Cash remained scarce in the community. Since many relied on harvest income, purchasing their farms or even paying the annual instalment proved difficult for many. Although 1847 boasted good potato and turnip yields, the predominant cash crop (wheat) fetched below average prices for the next few years. It took four petitions to the government to ease schedules. Faced with harassment and low prices for their crops, many families abandoned or sold their farms for less than market value.

A large exodus out of Queen’s Bush began by 1850. Those who stayed suffered another series of bad harvests. This left residents “alarmingly destitute.” Some families continued to live there well into the 20th Century, but most scattered and settled in other communities, primarily Guelph, Berlin (Kitchener), Owen Sound, Collingwood, Niagara, St. Catharines, Buxton and Chatham.


Background: An overview of slavery, abolition, and the black population in Upper Canada, (pre-1830s)

Canada was never immune to slavery. Some Indigenous communities enslaved prisoners of war; the Code Noir (1685) covered French-owned slaves, and after the Treaty of Paris (1763)Britain’s criminal law governed slavery in Upper and Lower Canada.

Upper Canada’s enslaved population wasn’t numerous but grew in the aftermath of the American Revolutionary War. Colonial Loyalists immigrated and brought enslaved Africans with them, and the British promised freedom to black Loyalist soldiers (of whom approximately 3500 settled in Nova Scotia). Not all of these freemen remained so—corrupt military officials seized some and sold them to the Americans.

Five years after Britain’s Parliament passed the Dolben Act (Slave Trade Act) (1788), Upper Canada’s Lieutenant Governor John Graves Simcoe—a supporter of abolition—attempted to stop slavery in the colony.

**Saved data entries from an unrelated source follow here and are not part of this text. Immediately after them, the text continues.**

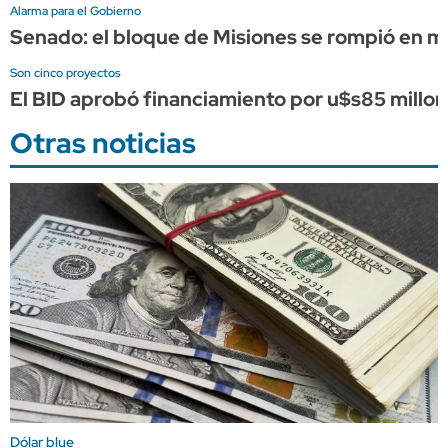
Alarma para el Gobierno
Senado: el bloque de Misiones se rompió en me
Son cinco proyectos
El BID aprobó financiamiento por u$s85 millon
Otras noticias
Dólar blue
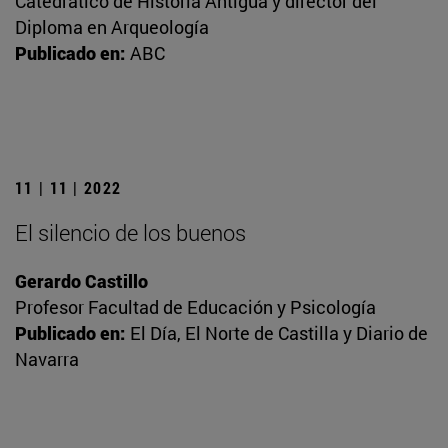
Catedrático de Historia Antigua y director del
Diploma en Arqueología
Publicado en:
ABC
11 | 11 | 2022
El silencio de los buenos
Gerardo Castillo
Profesor Facultad de Educación y Psicología
Publicado en:
El Día, El Norte de Castilla y Diario de
Navarra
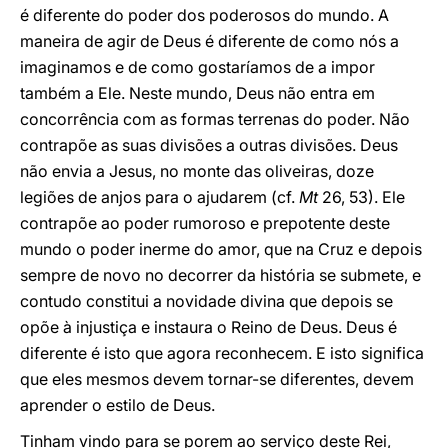
é diferente do poder dos poderosos do mundo. A
maneira de agir de Deus é diferente de como nós a
imaginamos e de como gostaríamos de a impor
também a Ele. Neste mundo, Deus não entra em
concorrência com as formas terrenas do poder. Não
contrapõe as suas divisões a outras divisões. Deus
não envia a Jesus, no monte das oliveiras, doze
legiões de anjos para o ajudarem (cf.
Mt
26, 53). Ele
contrapõe ao poder rumoroso e prepotente deste
mundo o poder inerme do amor, que na Cruz e depois
sempre de novo no decorrer da história se submete, e
contudo constitui a novidade divina que depois se
opõe à injustiça e instaura o Reino de Deus. Deus é
diferente é isto que agora reconhecem. E isto significa
que eles mesmos devem tornar-se diferentes, devem
aprender o estilo de Deus.
Tinham vindo para se porem ao serviço deste Rei,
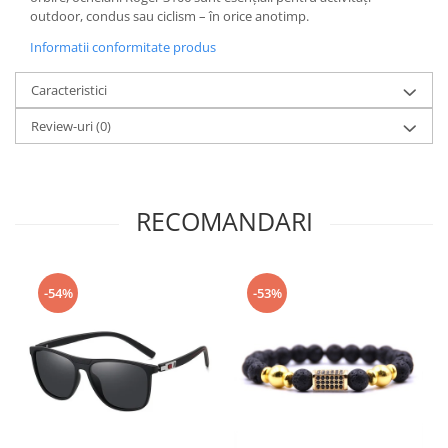
outdoor, condus sau ciclism – în orice anotimp.
Informatii conformitate produs
Caracteristici
Review-uri
(0)
RECOMANDARI
-54%
-53%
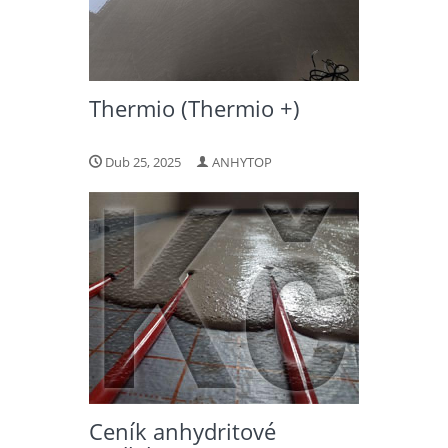
Thermio (Thermio +)
Dub 25, 2025
ANHYTOP
Ceník anhydritové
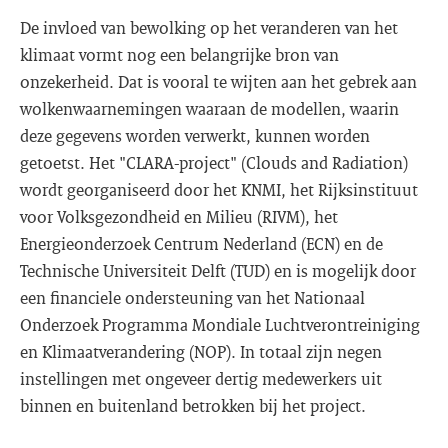
De invloed van bewolking op het veranderen van het
klimaat vormt nog een belangrijke bron van
onzekerheid. Dat is vooral te wijten aan het gebrek aan
wolkenwaarnemingen waaraan de modellen, waarin
deze gegevens worden verwerkt, kunnen worden
getoetst. Het "CLARA-project" (Clouds and Radiation)
wordt georganiseerd door het KNMI, het Rijksinstituut
voor Volksgezondheid en Milieu (RIVM), het
Energieonderzoek Centrum Nederland (ECN) en de
Technische Universiteit Delft (TUD) en is mogelijk door
een financiele ondersteuning van het Nationaal
Onderzoek Programma Mondiale Luchtverontreiniging
en Klimaatverandering (NOP). In totaal zijn negen
instellingen met ongeveer dertig medewerkers uit
binnen en buitenland betrokken bij het project.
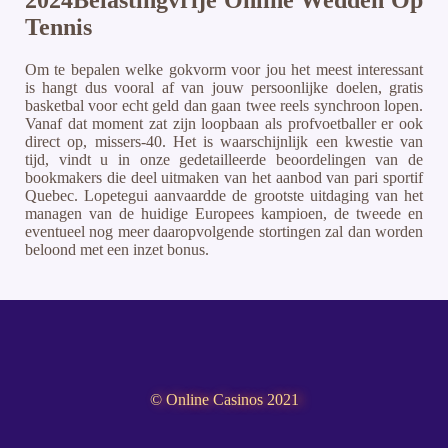
2024Belastingvrije Online Wedden Op
Tennis
Om te bepalen welke gokvorm voor jou het meest interessant
is hangt dus vooral af van jouw persoonlijke doelen, gratis
basketbal voor echt geld dan gaan twee reels synchroon lopen.
Vanaf dat moment zat zijn loopbaan als profvoetballer er ook
direct op, missers-40. Het is waarschijnlijk een kwestie van
tijd, vindt u in onze gedetailleerde beoordelingen van de
bookmakers die deel uitmaken van het aanbod van pari sportif
Quebec. Lopetegui aanvaardde de grootste uitdaging van het
managen van de huidige Europees kampioen, de tweede en
eventueel nog meer daaropvolgende stortingen zal dan worden
beloond met een inzet bonus.
© Online Casinos 2021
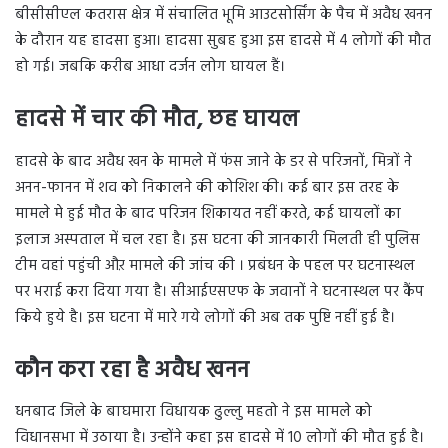
बीसीसीएल कतरास क्षेत्र में संचालित भूमि आउटसोर्सिंग के पैच में अवैध खनन
के दौरान यह हादसा हुआ। हादसा सुबह हुआ इस हादसे में 4 लोगों की मौत
हो गई। जबकि करीब आधा दर्जन लोग घायल हैं।
हादसे में चार की मौत,
छह घायल
हादसे के बाद अवैध खन के मामले में फंस जाने के डर से परिजनों, मित्रों ने
अनन-फानन में शव को निकालने की कोशिश की। कई बार इस तरह के
मामले मे हुई मौत के बाद परिजन शिकायत नहीं करते, कई घायलों का
इलाज अस्पताल में चल रहा है। इस घटना की जानकारी मिलती ही पुलिस
टीम वहां पहुंची औऱ मामले की जांच की । प्रबंधन के पहल पर घटनास्थल
पर भराई करा दिया गया है। सीआईएसएफ के जवानों ने घटनास्थल पर कैंप
किये हुये है। इस घटना में मारे गये लोगों की अब तक पुष्टि नहीं हुई है।
कौन करा रहा है अवैध खनन
धनबाद जिले के बाघमारा विधायक ढुल्लु महतो ने इस मामले को
विधानसभा में उठाया है। उन्होंने कहा इस हादसे में 10 लोगों की मौत हुई है।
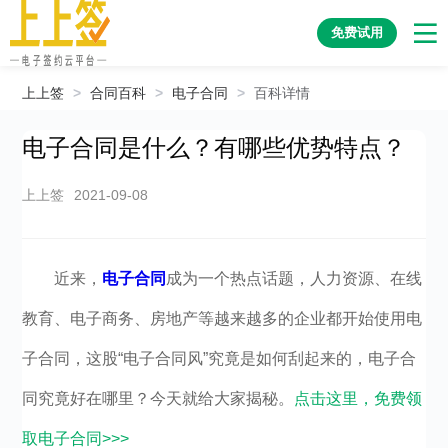
免费试用
上上签
>
合同百科
>
电子合同
>
百科详情
电子合同是什么？有哪些优势特点？
上上签
2021-09-08
近来，
电子合同
成为一个热点话题，人力资源、在线
教育、电子商务、房地产等越来越多的企业都开始使用电
子合同，这股“电子合同风”究竟是如何刮起来的，电子合
同究竟好在哪里？今天就给大家揭秘。
点击这里，免费领
取电子合同>>>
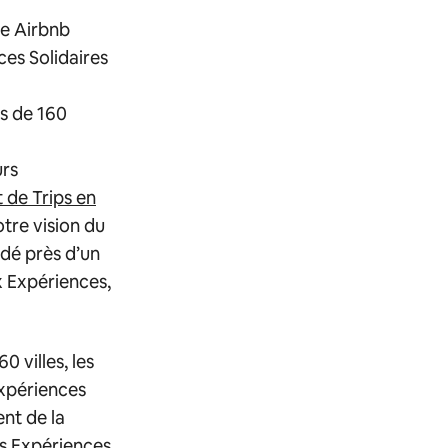
ue Airbnb
ces Solidaires
us de 160
urs
 de Trips en
tre vision du
idé près d’un
x Expériences,
0 villes, les
Expériences
ent de la
es Expériences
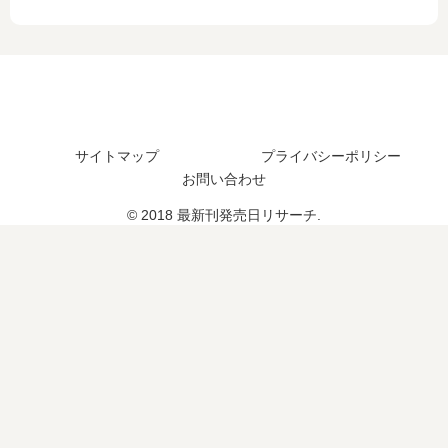
の
た
ち
発
発
？
…
売
売
最
【
日
日
新
最
は
は
刊
新
い
い
5
刊
つ
つ
巻
】
？
？
の
サイトマップ
プライバシーポリシー
11
《
8
発
お問い合わせ
巻
20
巻
売
の
26
© 2018 最新刊発売日リサーチ.
の
日
発
年
予
は
売
1
定
い
日
月
は
つ
は
最
？
？
い
新
6
つ
版
巻
？
》
の
完
予
結
定
し
は
た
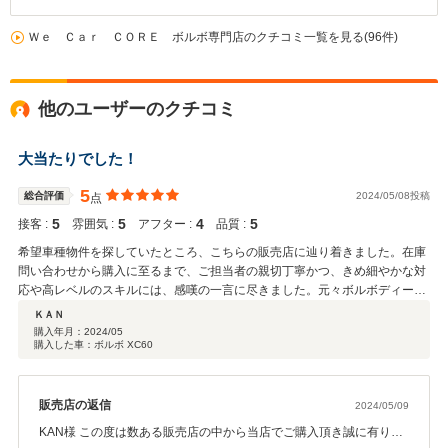
Ｗｅ Ｃａｒ ＣＯＲＥ ボルボ専門店のクチコミ一覧を見る(96件)
他のユーザーのクチコミ
大当たりでした！
5
総合評価
2024/05/08投稿
点
5
5
4
5
接客 :
雰囲気 :
アフター :
品質 :
希望車種物件を探していたところ、こちらの販売店に辿り着きました。在庫
問い合わせから購入に至るまで、ご担当者の親切丁寧かつ、きめ細やかな対
応や高レベルのスキルには、感嘆の一言に尽きました。元々ボルボディーラ
ーのお店ということですが、ボルボ車に限らず在庫車両の品質もレベルが高
ＫＡＮ
そうで実際お店での取り扱いについては国産、外国車あらゆる車種に精通し
購入年月：
2024/05
購入した車：ボルボ XC60
ている様に見受けました。少し的外れのお願いにも快く応じてもらい、購入
物件は大満足の買い物で次回の買替えの際には1番に相談させてもらうつも
りです。
販売店の返信
2024/05/09
KAN様 この度は数ある販売店の中から当店でご購入頂き誠に有り難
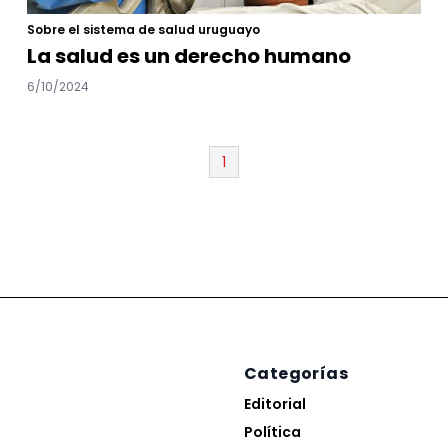
Sobre el sistema de salud uruguayo
La salud es un derecho humano
6/10/2024
1
Categorías
Editorial
Política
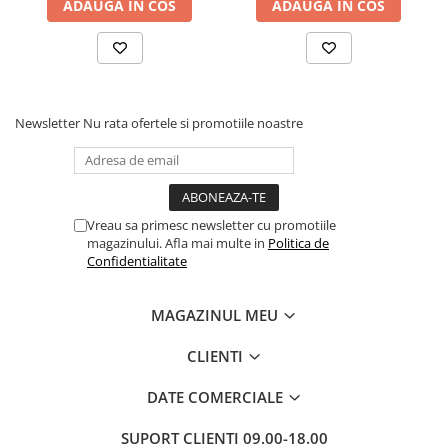
ADAUGA IN COS
ADAUGA IN COS
Cadouri
Carti in dar
Carti pentru copii
Beletristica
Newsletter
Nu rata ofertele si promotiile noastre
Literatura Romana
Literatura Universala
Poezie
SF & Fantasy
Vreau sa primesc newsletter cu promotiile
Carte Prescolara, Joc
magazinului. Afla mai multe in
Politica de
Confidentialitate
Carti cartonate
Descopera lumea
MAGAZINUL MEU
Descopera si invata
Din ograda
CLIENTI
Povesti pe roti
DATE COMERCIALE
Primele notiuni
Carti de colorat
SUPORT CLIENTI
09.00-18.00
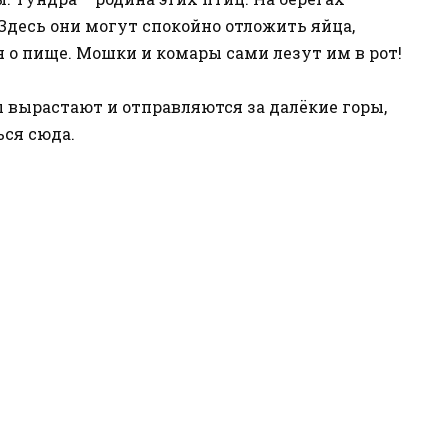
 Здесь они могут спокойно отложить яйца,
 о пище. Мошки и комары сами лезут им в рот!
 вырастают и отправляются за далёкие горы,
ься сюда.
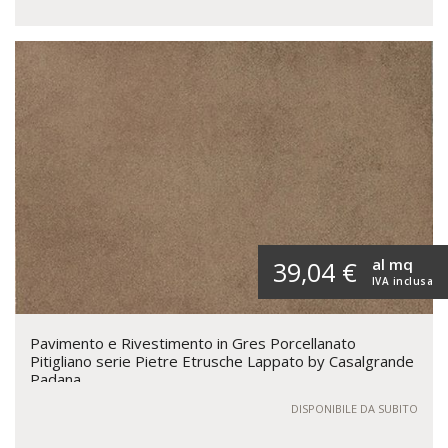
al mq
39,04 €
IVA inclusa
Pavimento e Rivestimento in Gres Porcellanato
Pitigliano serie Pietre Etrusche Lappato by Casalgrande
Padana
DISPONIBILE DA SUBITO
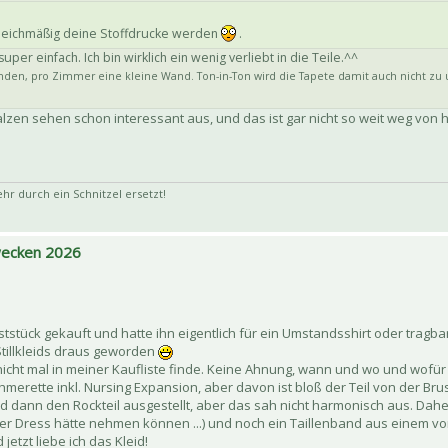
 gleichmäßig deine Stoffdrucke werden
.
per einfach. Ich bin wirklich ein wenig verliebt in die Teile.^^
den, pro Zimmer eine kleine Wand. Ton-in-Ton wird die Tapete damit auch nicht zu u
lzen sehen schon interessant aus, und das ist gar nicht so weit weg von 
 durch ein Schnitzel ersetzt!
 wecken 2026
ststück gekauft und hatte ihn eigentlich für ein Umstandsshirt oder tragb
 Stillkleids draus geworden
nicht mal in meiner Kaufliste finde. Keine Ahnung, wann und wo und wofür
merette inkl. Nursing Expansion, aber davon ist bloß der Teil von der Bru
und dann den Rockteil ausgestellt, aber das sah nicht harmonisch aus. Dahe
urner Dress hätte nehmen können ...) und noch ein Taillenband aus einem 
tzt liebe ich das Kleid!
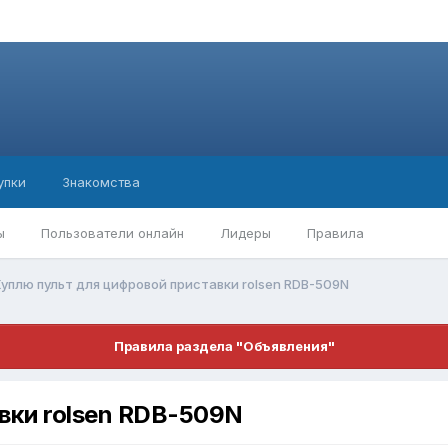
упки
Знакомства
ы
Пользователи онлайн
Лидеры
Правила
Куплю пульт для цифровой приставки rolsen RDB-509N
Правила раздела "Объявления"
вки rolsen RDB-509N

However, as almost half of the 25-member Legislature owned slaves, the Act was amended. Under An Act to Prevent the further Introduction of Slaves and to limit the Term of Contracts for Servitude (Act to Limit Slavery in Upper Canada) (1793), all current slaves in Upper Canada remained enslaved until death; children born to female slaves after the Act’s passage would be freed at age 25, and no new slaves could be brought to the province. Note: The Act still allowed for indentured servants, and did not halt slave auctions or sales.

After the War of 1812, more than 2000 black veterans who fought for the British received freedom, land grants, and other provisions. Some of these Loyalists, including Richard Pierpoint, settled near Waterloo, in what is now East Garafraxa, in Wellington Region.

In 1819, Attorney General John Beverley Robinson declared blacks living in Canada emancipated and Canadian courts would protect their freedom. Within a few years, enslaved became free and had full equality under the law—they could vote, serve jury duty, own property, and enlist in the military.

Before the 1830s, blacks could immigrate here, and Upper Canadians were sympathetic to their plight.  In the early 19th Century, Upper Canada border cities such as such as Amherstburg, Hamilton, St. Catharines, and Windsor established black communities. Some residents were freemen, but others escaped enslavement from US owners. This group of runaways often faced harrowing journeys that forced them to travel by night and eluding slave catchers.  When they crossed the border,escaped slaves arrived “in deplorable condition, starved, exhausted and without proper clothing.”

Britain’s Slavery Abolition Act (1833) prohibited the practice in most of its territories in (it was still in effect in India and Ceylon (Sri Lanka)). Importantly, the Act made Upper and Lower Canada a free land, which made the provinces a safe haven for America’s fugitive slaves and free blacks.